Franchise is een interessante vorm van samenwerking tussen bedrijven. De oorsprong ligt, zoals veel innovaties in de vrije markt, in de Verenigde Staten. We kennen de franchise van de fastfood ketens, maar ook autodealerbedrijven, supermarkten en andere winkelketens zijn er vertrouwd mee.
Met een beetje fantasie kun je ook bijvoorbeeld de RK kerk zien als een al heel lang bestaande franchiseorganisatie, met het Vaticaan als franchisegever en formulebewaker die gedetailleerde en dwingende richtlijnen geeft aan de lokale parochies. Bijvoorbeeld over de structuur en de inhoud van misdiensten, die over de hele wereld herkenbaar zijn.
Ook in mijn beroep van accountant zijn elementen van een franchise concept te ontdekken. Kantoren die de jaarrekening van (middel-)grote ondernemingen willen controleren hebben daarvoor een vergunning nodig, die exclusief door de AFM wordt uitgegeven. Daarvoor is wel nodig dat het kantoor zich conformeert aan de kwaliteitseisen van de AFM, en de jaarlijkse fee betaalt.
Het franchise concept is primair gericht op het bereiken van een gedeeld succes, en dat is ook vaak het geval.
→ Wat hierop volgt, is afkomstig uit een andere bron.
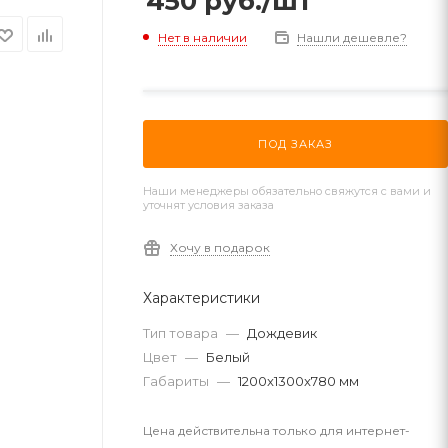
450
руб.
/шт
Нет в наличии
Нашли дешевле?
ПОД ЗАКАЗ
Наши менеджеры обязательно свяжутся с вами и
уточнят условия заказа
Хочу в подарок
Характеристики
Тип товара
—
Дождевик
Цвет
—
Белый
Габариты
—
1200x1300x780 мм
Цена действительна только для интернет-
Ik prijs me gelukkig dat in onze wijk een supermarkt staat die wordt gerund door een bijzonder gedreven en competente franchiseondernemer. Hij heeft al meerdere prijzen gewonnen als beste supermarkt, en de aantrekkelijke ondernemersbeloning die daar bij past wordt hem van harte gegund.
Succes is ook bij franchiseorganisaties niet vanzelfsprekend, regelmatig komen minder goed lopende samenwerkingen in het nieuws.
Overigens was de vraag van de studenten, of ze bij de waardering van de onderneming rekening moeten houden met franchise-afspraken, natuurlijk heel terecht. Afhankelijk van de afspraken die vooraf gemaakt moeten worden, heeft de franchisegever meer of minder zeggenschap als een franchisenemer zijn onderneming wil verkopen. In extreme situaties bepaalt de franchisegever of de franchisenemer zijn onderneming wel kan overdragen, en aan wie. Dat dat invloed heeft op de waarde, mag duidelijk zijn. Een franchisecontract is dan ook niet iets om lichtzinnig te tekenen.
Jos van der Wijst zegt
Zeker niet lichtzinnig een franchise overeenkomst tekenen. Ik zou bijvoorbeeld ook willen weten hoe de franchisegever tot zijn prognoses komt, wat de franchisenemer krijgt en wie waartoe verplicht is. Vaak blijken omzetprognoses te rooskleurig en zitten franchisenemers met de gebakken peren.